Consider a mathematical sample $X_1, X_2,...X_n$ where $X_1 \sim \mathbb{P}_\lambda, \lambda \in \Theta$. For $ r>0$ and let $\psi_r: \mathbb{R} \rightarrow\mathbb{R}$ with $$ \psi(x)= \begin{cases} r, \,x<-r\\ x, \,|x|\leq r\\ r, \,x>r \end{cases} $$ Let $M_r$ be the set of zeros of the function $$ \Psi_r:\mathbb{R} \rightarrow\mathbb{R}, y \mapsto \Psi_r(y):= \frac{1}{n} \sum_{k=1}^n \psi_r(X_k - y), \, y \in \mathbb{R} $$ Define the random variable $\hat{m}_r = \inf M_r$
Now regarding the median - how do I show that $\hat{m}_r$ converges almost surely to a median of $X_1,...,X_n$ as $r \rightarrow 0$(as $r \rightarrow \infty$)?

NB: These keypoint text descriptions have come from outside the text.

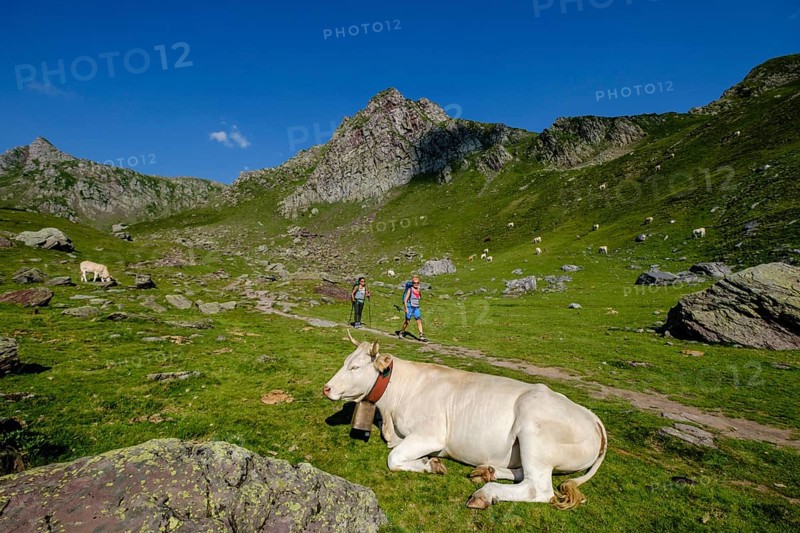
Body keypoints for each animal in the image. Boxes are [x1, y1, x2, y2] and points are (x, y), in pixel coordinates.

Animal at [323, 333, 607, 510]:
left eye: (355, 368)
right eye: (345, 362)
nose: (326, 388)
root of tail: (592, 416)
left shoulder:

I would very much appreciate your help!
This is not a solution but some thoughts I have had, this is a real interesting problem by the way. First that $\psi_r(x) \geq 0$ for all $x$ and $\psi_i(x) = 0$ iff $x=0$. For each sample $\omega \in \Omega$ then $$\Psi_r(y,\omega) =\frac{1}{n} \sum_{k=1}^n\psi_r(X_k(\omega)-y)$$ By positivity of the $\psi_r$, we can only have $\Psi_r(y,\omega) = 0$ iff $\psi_r(X_k(\omega)-y) = 0$ for all $k$ which occurs iff $X_k(\omega)=y$ for all $k$. This shows that $$M_r(\omega)=\{y: X_k=y\,\,\,\text{for all $k$}\} $$ The second thing I noticed is that $|\Psi_r(y,\omega)|\leq \frac{r}{n}$ and so $\Psi_r\to 0$ uniformly. The third thing is that unless there is a typo, I am not sure that it is true that $\mathbb{P}(M_r =\emptyset)\not=0$, as a consequence we could have a set of positive measure where $\hat{m}_r$ is not defined. Not sure how helpful these are, but good luck!